# Oil blow back



## Mr.Scruffy (Jun 25, 2012)

Quick history. 2007 Brute Force 750, Swamped and was given to me about a year and a half back. Been sitting up a couple of years all together. Been trying to get it running (Recover a swamped quad method). Fired up this am but was blowing oil out of the crankcase breather hose. Major oil. Checked valves and they seem to be opening and closing correctly. Anybody ever run in to this problem? Ideas to check for?


----------



## D-LUX (Apr 14, 2013)

Rings are more than likely shot, it's letting compression bye pushing air into the crankcase and oil out of the breather 


/i\


----------



## NMKawierider (Apr 11, 2009)

Yeah maybe just stick rings. Any moisture left will rust them when it sits a long time. Shoot some PB or liquid wrench through the sparkplug holes and let it sit overnight. Crank it for a few seconds before reinstalling the plugs the next day then give it a try.


----------



## whitesuspect (Aug 5, 2013)

^^^^ 99% Rings. To much compression is getting by the pistons and pressurizing the crank case, causing the oil to blow out. But a 1% unlikely scenario would be the engine is grossly over filled with oil.


----------



## Mr.Scruffy (Jun 25, 2012)

Went thru all the recovery steps and she fired off and ran. The problem was the oil shooting out of the breather hose. I plugged it and it cranked back up but then it was blowing oil from the water pump weep hose. Could the water pump oil seal be bad and would that cause the oil to be blowing out from everywhere? The motor sounded strong.


----------



## NMKawierider (Apr 11, 2009)

You plugged the breather tube and let all that blowby pressure build up in the crankcase??? :shocked:

That will push oil past every seal wipe...maybe even flip the wipes outward.


----------



## Mr.Scruffy (Jun 25, 2012)

Head up my *****. sure seems like a lot of pressure in the crankcase. I can not figure out what is pushing that much pressure out.
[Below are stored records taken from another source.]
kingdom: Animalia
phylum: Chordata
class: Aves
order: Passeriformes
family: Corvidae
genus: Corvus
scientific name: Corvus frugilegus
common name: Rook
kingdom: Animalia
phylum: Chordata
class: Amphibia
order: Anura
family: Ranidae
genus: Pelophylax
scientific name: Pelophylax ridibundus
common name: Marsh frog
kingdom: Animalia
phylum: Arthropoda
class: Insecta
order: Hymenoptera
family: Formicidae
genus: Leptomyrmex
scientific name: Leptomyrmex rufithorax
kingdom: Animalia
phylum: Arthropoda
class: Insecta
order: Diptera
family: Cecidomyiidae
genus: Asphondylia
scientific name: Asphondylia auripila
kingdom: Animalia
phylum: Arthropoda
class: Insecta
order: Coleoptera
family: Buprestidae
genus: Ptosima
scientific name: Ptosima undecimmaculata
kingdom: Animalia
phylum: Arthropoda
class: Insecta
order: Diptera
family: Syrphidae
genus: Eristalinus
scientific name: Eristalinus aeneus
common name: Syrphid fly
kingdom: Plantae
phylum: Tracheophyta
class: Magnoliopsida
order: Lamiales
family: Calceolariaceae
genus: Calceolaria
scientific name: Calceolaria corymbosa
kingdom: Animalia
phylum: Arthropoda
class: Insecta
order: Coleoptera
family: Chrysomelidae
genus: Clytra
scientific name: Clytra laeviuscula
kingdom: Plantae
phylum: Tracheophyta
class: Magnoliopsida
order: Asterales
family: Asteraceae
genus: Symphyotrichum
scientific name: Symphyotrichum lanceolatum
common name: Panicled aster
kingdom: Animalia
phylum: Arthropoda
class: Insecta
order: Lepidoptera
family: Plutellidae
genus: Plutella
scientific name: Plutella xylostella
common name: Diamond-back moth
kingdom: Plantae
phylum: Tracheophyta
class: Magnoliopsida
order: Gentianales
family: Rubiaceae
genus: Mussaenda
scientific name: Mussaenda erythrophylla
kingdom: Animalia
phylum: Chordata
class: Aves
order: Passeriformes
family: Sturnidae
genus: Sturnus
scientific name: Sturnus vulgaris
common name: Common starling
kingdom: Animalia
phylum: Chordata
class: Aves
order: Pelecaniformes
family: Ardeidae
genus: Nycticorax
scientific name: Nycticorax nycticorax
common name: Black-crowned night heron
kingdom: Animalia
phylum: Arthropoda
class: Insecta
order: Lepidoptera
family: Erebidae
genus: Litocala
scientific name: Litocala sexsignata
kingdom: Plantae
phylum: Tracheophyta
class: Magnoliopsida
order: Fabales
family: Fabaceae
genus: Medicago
After cranking it this time it had quit smoking. Not a trace.


----------



## Mr.Scruffy (Jun 25, 2012)

bump


----------



## NMKawierider (Apr 11, 2009)

Well its blow-by. The rings are shot or stick...or she has a cracked piston.


----------



## Mr.Scruffy (Jun 25, 2012)

I appreciate the help. Thanks


----------



## FABMAN (Dec 18, 2008)

most definitely stuck Rings or piston cracked or broken.


----------